The same strategy applies to how Apple designs products. You can notice how the simplicity of their product and packaging is based on subtracting extraneous features.
The subtraction rules carry over to many aspects of life, including how reducing distractions can increase productivity, for example. If your phone causes distractions, try enabling the “Do Not Disturb” mode for a day and only respond to emails and messages twice a day.
If you’ve heard of Marie Kondo, she’s a decluttering and tidying consultant who builds an empire on subtraction consulting.
From growing clutter in our dwellings to built-up complexity, evidence of the additive is all around us. Evidence of subtraction, however, is less so.
It’s counterintuitive to think in “subtractions” and “negatives,” but we can make it intuitive by having a rule of thumb based on not doing stuff instead of doing stuff. For example, I’m an introvert, and I am well aware of my weakness. It has not been easy to grow my network by being social at cocktail parties or major events when I am among people I don’t already know. I have to make an effort to meet new people in social settings, and working on becoming an extrovert is an impossible undertaking. But if I work on what I should not be doing, the transformation becomes a bit easier. So to grow my network, I find it easier to focus on moving away from becoming an introvert as much as I can. I do this by developing small habits and tiny achievable goals such as not limiting my social exposure, identifying a connection when I meet or talk to new people, etc. I can think of ways to expose myself better than simply setting one big goal or trying to be a person I am not.

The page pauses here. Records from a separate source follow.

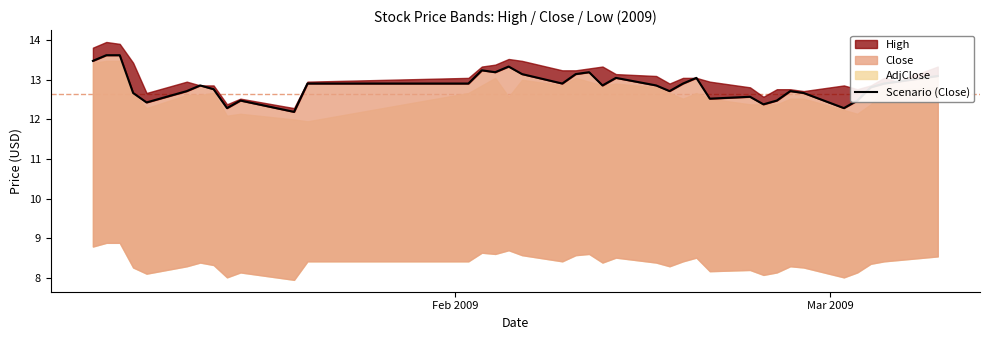

Is it true that the value at 23 is 4.5?

False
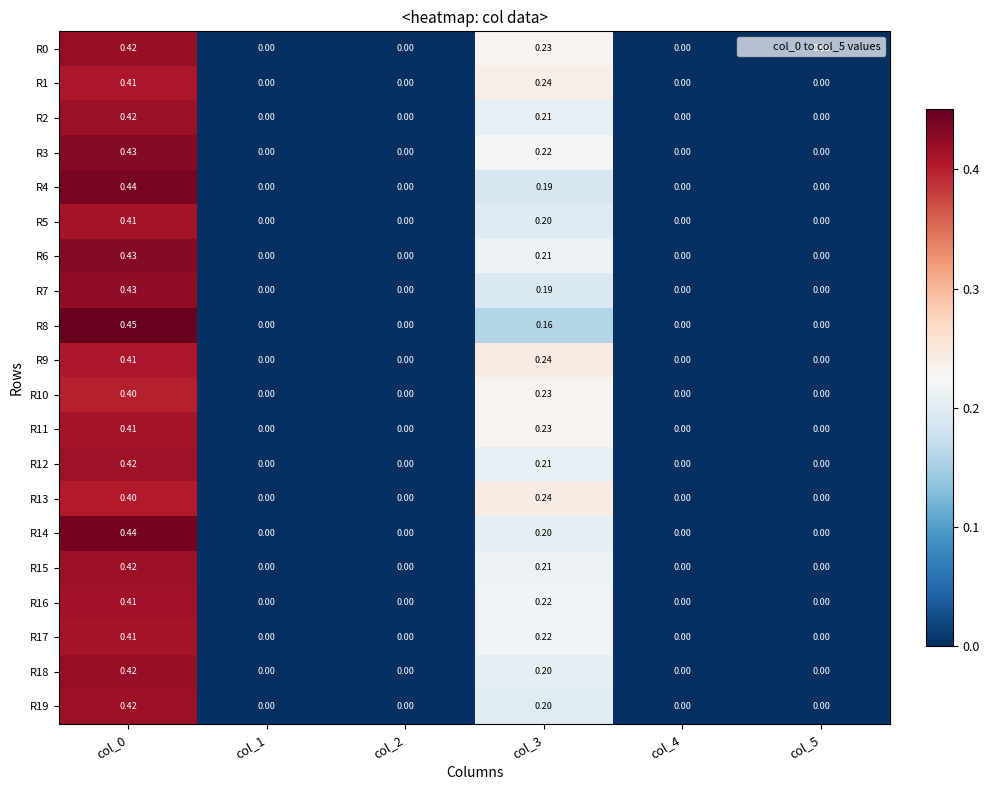

What is the total value across all series at col_0?

8.4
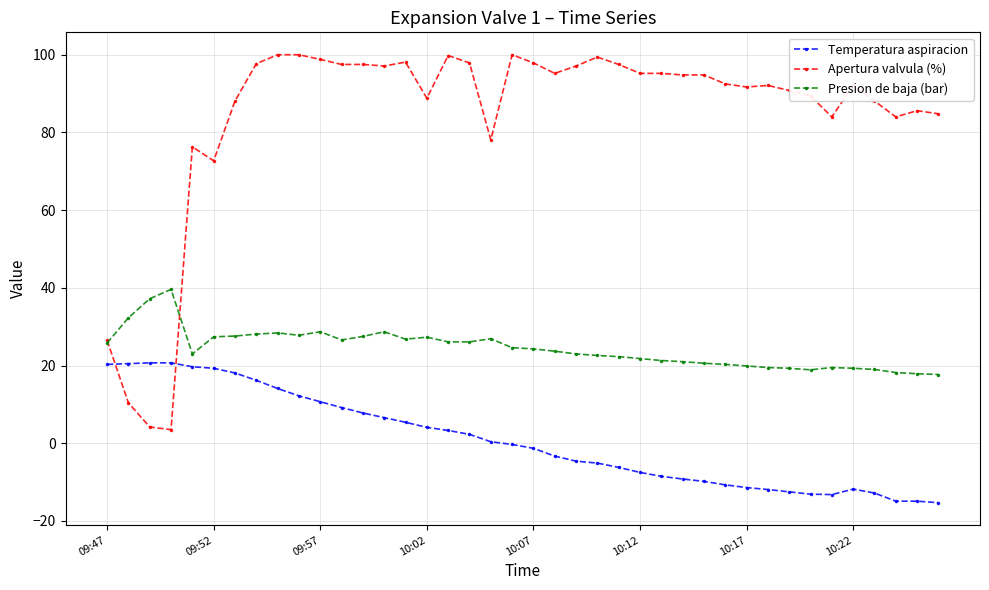

How many times do Temperatura aspiracion and Apertura valvula (%) cross each other?

2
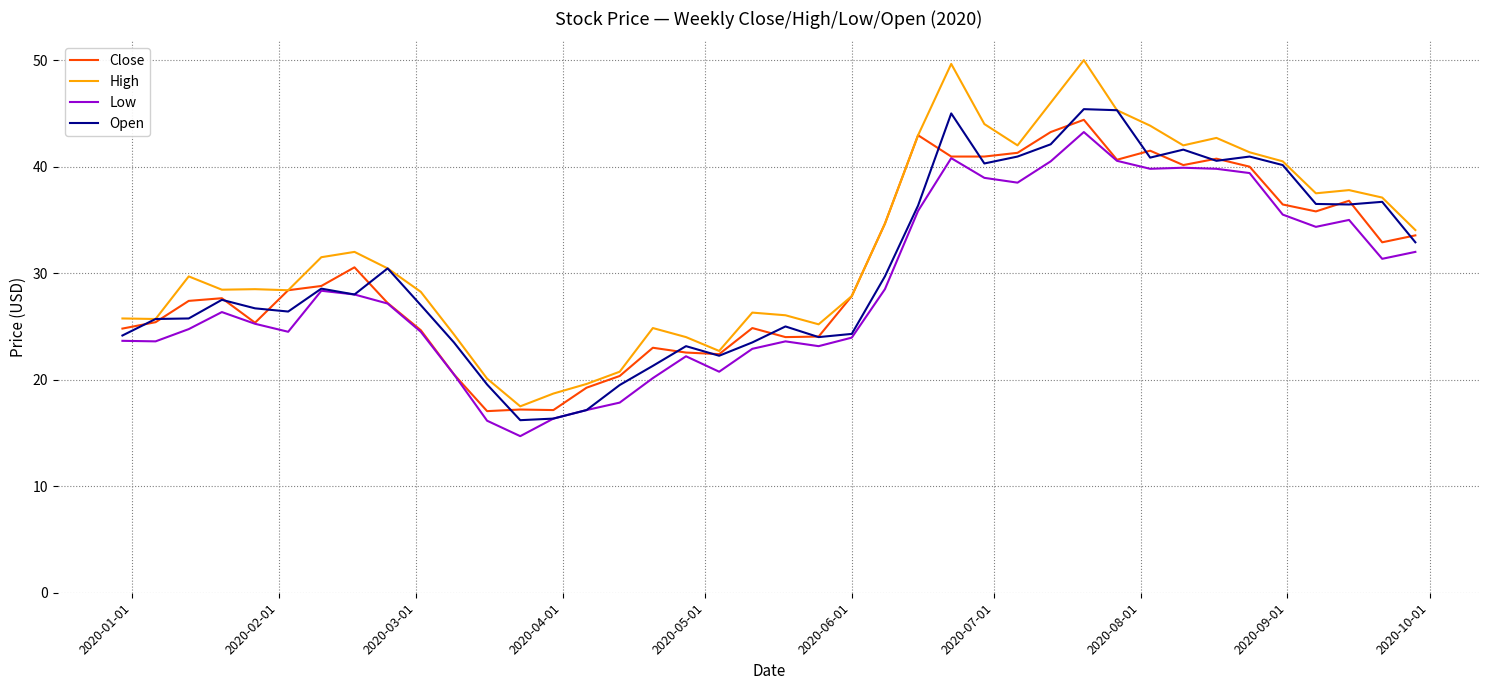

What are all the series names shown in the legend?

Close, High, Low, Open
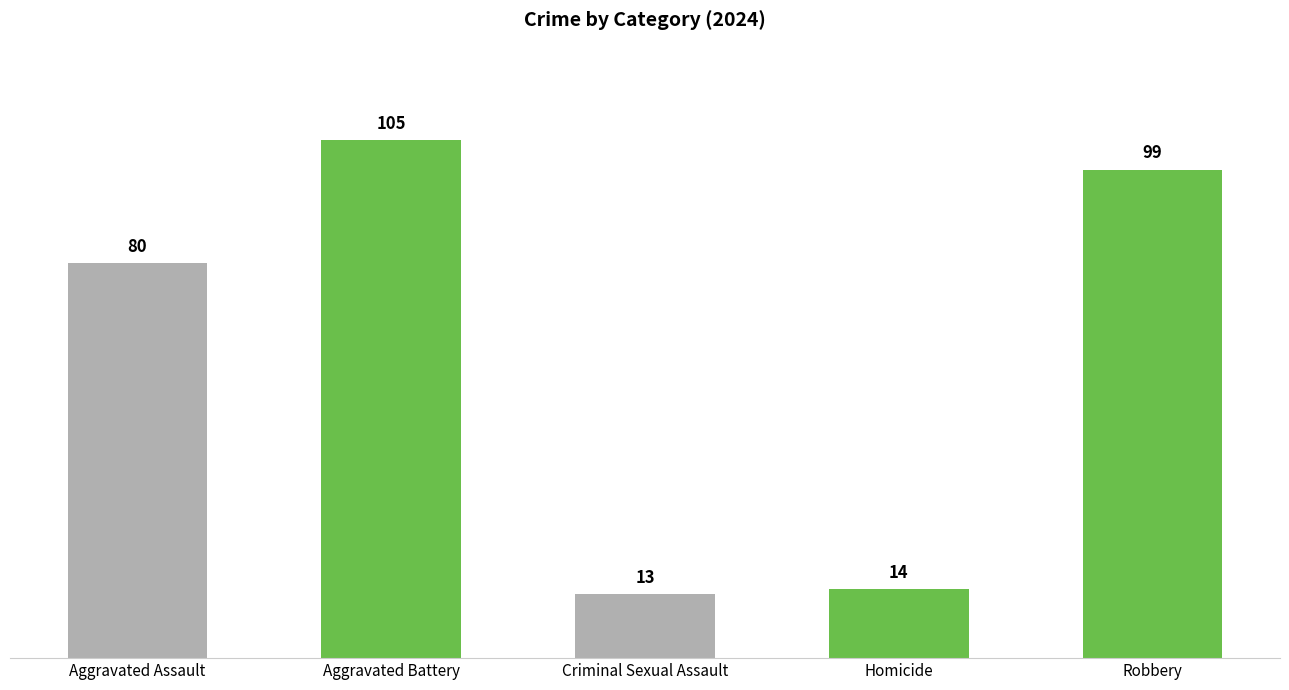

What is the total value across all series at 2024?

311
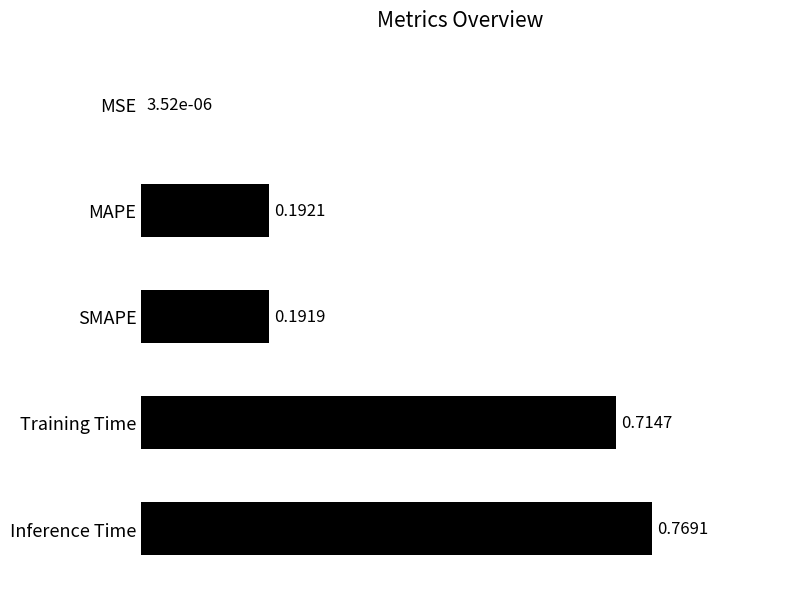

At which label is the value closest to 0?

MSE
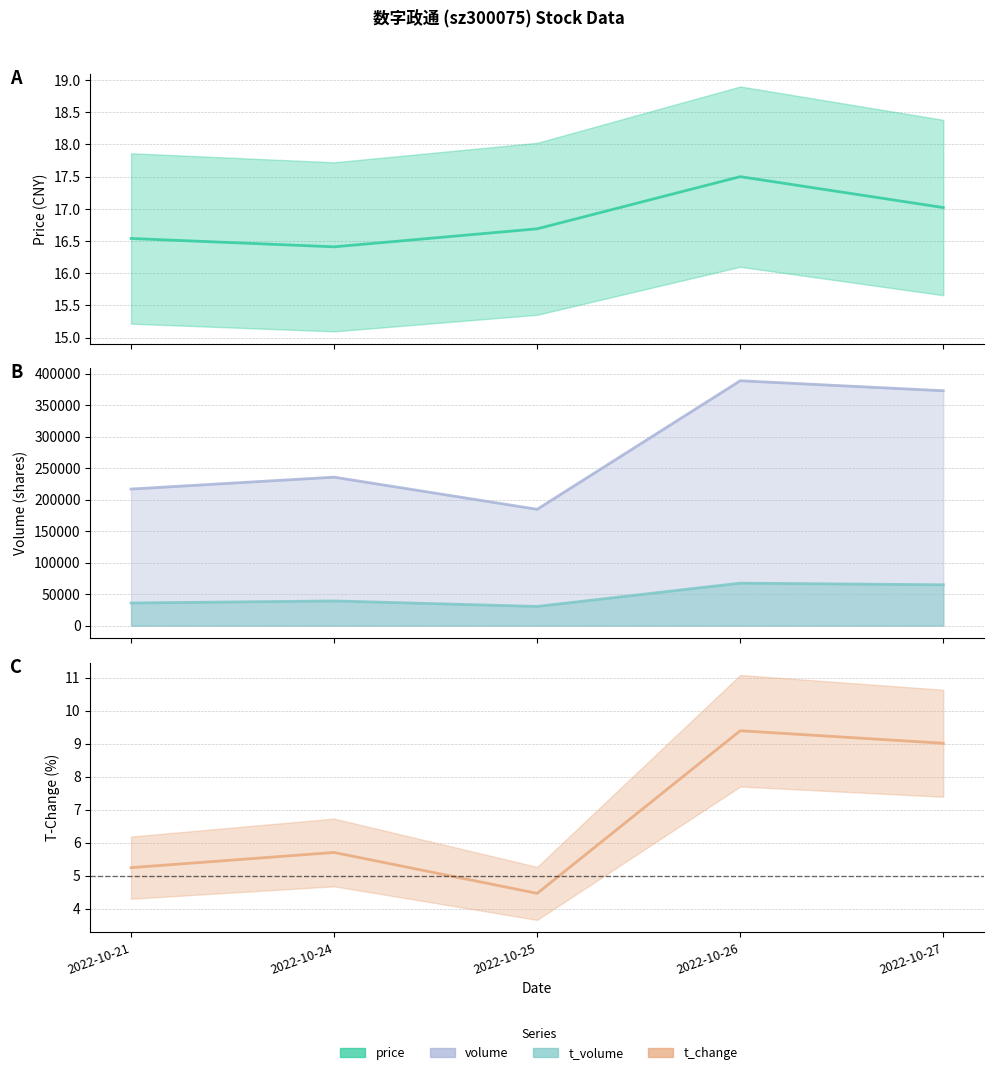

What is the sum of all t_volume values?

238072.0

If we focus on what not to do, we’re right most of the time. The core concept is to try and think in opposites. If we make sure we don’t do certain things, we can increase our chances for success.
Putting the Rules Together
I haven’t caught a big break in my life yet. However, my professional life isn’t over yet by a long shot. This may still happen, but should I be waiting and hoping to catch that big “lucky” break one day? No!
I’ve had my ups and downs, and in my life as an entrepreneur, I had lots more downs than ups. However, the compounded effect of “small” but guaranteed ups has gradually added to the equivalent of a sizable (not yet big) break. Had I known and applied these 8 rules earlier in my life, many of my downs could have been averted, and I would have accumulated a sizeable benefit much earlier in my life.